April 5, 2015 12:47 pm

Chapter 1. Shopping for Loans Made Easy, or Compliance QVC

By: James Bruce, EVP and General Counsel

Newsflash – nearly half of mortgage borrowers don’t shop around when they buy a home. This is according to a survey released by the Consumer Financial Protection Bureau on January 13, 2015.

In the wake of this report, watch for new regulatory and disclosure requirements to redress the lack of consumer shopping. It will go something like this:

Before making a mortgage loan, a lender must give a loan estimate disclosure and require the consumer to shop at least one other lender, bring back a loan estimate disclosure from that second lender and show the first lender that it – the first lender — is offering a better loan when the two disclosures are compared side by side. If the consumer is unable to show how the first lender’s loan is a better deal, the first lender must do the comparison for the consumer by creating a comparative disclosure and walking the consumer through the comparison. If the consumer still cannot say in his or her own words why the first lender’s loan is a better deal, the first lender must require the consumer to take a semester of night classes at the local community college – Personal Finance 101. If the consumer cannot attend or afford the classes (assuming, of course, that community college courses are not yet free), then the lender must offer free night or weekend classes taught by the lender’s Chief Consumer Finance Professor (a newly-required regulatory position) at times convenient for the consumer. This new position should be referred to as “Profesor Jefe de Finanzas del Consumidor” when dealing with New Americans referenced in President Obama’s executive memorandum, “Creating Welcoming Communities and Fully Integrating Immigrants and Refugees.” The consumer must pass a written exam to document understanding of the comparative disclosure. If unable to pass the exam, the lender must then loan the requested credit amount to the consumer on a zero-interest, repayment-optional basis because the lender failed to teach the requisite personal finance concepts in a way that could be understood by the consumer.

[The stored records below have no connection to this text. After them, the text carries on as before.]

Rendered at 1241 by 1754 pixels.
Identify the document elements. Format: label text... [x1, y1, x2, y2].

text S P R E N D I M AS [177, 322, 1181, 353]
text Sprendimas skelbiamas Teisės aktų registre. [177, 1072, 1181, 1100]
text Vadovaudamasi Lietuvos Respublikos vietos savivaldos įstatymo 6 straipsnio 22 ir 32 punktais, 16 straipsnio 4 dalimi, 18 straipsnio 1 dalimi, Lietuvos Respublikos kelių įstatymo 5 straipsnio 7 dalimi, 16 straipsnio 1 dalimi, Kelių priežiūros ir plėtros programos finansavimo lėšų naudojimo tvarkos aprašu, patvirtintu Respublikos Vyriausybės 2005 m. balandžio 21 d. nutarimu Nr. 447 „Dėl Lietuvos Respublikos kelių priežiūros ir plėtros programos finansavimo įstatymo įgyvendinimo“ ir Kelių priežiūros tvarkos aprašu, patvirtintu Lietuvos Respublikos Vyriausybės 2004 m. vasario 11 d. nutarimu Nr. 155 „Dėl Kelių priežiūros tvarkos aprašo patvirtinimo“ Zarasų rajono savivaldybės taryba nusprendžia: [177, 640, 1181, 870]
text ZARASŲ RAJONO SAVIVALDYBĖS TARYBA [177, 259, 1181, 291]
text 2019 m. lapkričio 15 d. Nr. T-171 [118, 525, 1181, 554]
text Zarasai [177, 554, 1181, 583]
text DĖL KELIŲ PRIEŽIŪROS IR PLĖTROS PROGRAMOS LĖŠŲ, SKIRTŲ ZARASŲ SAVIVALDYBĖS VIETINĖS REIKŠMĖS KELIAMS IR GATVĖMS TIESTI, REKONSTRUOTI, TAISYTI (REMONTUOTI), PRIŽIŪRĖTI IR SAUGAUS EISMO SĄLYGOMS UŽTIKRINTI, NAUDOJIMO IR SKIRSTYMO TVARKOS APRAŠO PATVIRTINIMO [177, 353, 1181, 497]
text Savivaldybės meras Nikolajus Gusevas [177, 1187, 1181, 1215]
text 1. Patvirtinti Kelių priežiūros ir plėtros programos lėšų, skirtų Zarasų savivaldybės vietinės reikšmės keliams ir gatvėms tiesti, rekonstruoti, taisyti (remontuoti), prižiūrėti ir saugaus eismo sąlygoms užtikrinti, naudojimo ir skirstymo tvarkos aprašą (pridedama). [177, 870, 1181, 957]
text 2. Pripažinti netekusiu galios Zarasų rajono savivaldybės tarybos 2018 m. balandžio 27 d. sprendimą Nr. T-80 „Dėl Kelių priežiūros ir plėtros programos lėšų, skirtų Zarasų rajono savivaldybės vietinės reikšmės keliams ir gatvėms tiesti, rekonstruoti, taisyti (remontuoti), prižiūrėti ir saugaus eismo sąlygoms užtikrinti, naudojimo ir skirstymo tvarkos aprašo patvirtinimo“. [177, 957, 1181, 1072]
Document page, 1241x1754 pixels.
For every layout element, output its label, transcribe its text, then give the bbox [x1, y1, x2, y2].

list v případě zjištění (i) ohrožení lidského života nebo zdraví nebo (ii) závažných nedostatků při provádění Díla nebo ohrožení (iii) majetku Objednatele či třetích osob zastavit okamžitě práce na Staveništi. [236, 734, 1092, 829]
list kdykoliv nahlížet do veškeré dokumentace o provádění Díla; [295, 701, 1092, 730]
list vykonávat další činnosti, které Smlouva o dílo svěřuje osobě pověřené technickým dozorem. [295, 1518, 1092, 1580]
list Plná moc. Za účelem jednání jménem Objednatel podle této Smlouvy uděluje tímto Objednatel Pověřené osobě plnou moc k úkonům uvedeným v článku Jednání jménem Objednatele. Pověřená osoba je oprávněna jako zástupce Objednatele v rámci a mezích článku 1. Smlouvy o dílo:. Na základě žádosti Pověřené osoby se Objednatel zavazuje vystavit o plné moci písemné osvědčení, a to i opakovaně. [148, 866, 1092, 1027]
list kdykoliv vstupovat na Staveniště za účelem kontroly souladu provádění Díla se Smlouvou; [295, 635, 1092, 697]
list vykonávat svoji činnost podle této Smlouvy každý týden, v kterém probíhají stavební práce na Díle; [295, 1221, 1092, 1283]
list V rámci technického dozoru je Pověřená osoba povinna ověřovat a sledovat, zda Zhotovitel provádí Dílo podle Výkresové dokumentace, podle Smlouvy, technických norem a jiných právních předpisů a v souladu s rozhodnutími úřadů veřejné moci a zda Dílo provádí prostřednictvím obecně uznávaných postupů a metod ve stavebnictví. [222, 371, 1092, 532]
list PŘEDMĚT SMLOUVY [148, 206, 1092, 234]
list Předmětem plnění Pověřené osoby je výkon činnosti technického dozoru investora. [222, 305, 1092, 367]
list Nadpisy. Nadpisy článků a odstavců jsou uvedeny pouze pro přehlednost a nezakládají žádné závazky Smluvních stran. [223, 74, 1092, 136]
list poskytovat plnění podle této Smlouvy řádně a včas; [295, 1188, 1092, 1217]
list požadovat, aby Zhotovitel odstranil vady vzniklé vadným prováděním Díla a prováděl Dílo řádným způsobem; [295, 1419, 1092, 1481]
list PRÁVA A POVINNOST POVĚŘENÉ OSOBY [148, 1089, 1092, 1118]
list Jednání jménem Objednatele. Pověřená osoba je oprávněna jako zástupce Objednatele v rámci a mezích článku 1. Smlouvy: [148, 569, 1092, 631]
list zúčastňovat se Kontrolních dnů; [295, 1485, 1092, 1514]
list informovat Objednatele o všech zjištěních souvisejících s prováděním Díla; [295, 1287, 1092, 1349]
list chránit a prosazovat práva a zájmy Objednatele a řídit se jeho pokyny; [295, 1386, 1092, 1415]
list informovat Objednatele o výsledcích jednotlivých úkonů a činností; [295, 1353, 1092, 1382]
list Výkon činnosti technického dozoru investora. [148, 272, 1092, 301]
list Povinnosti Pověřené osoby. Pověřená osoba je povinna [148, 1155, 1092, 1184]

At any point in the shopping process, the consumer may opt-out of the educational program and simply request the zero-interest, repayment-optional loan. The lender may also opt out at any point by crediting the requested credit amount to an interest-bearing deposit account in the name of the consumer, but the lender must explain the Truth in Savings (TIS) disclosures to the consumer. If the consumer cannot understand the TIS disclosures, the lender must enroll the consumer in its night or weekend personal finance classes. Consumer attendance is optional.

The effective date of these new requirements will be August of 2015 to coordinate with the new and improved mortgage loan disclosures developed by the CFPB (but which are not yet completely understood by lenders or the CFPB) to better inform the consumers who shop for their mortgage loans…and those who don’t shop.

If you save this for future reference, remember to file it under “S” for Satire.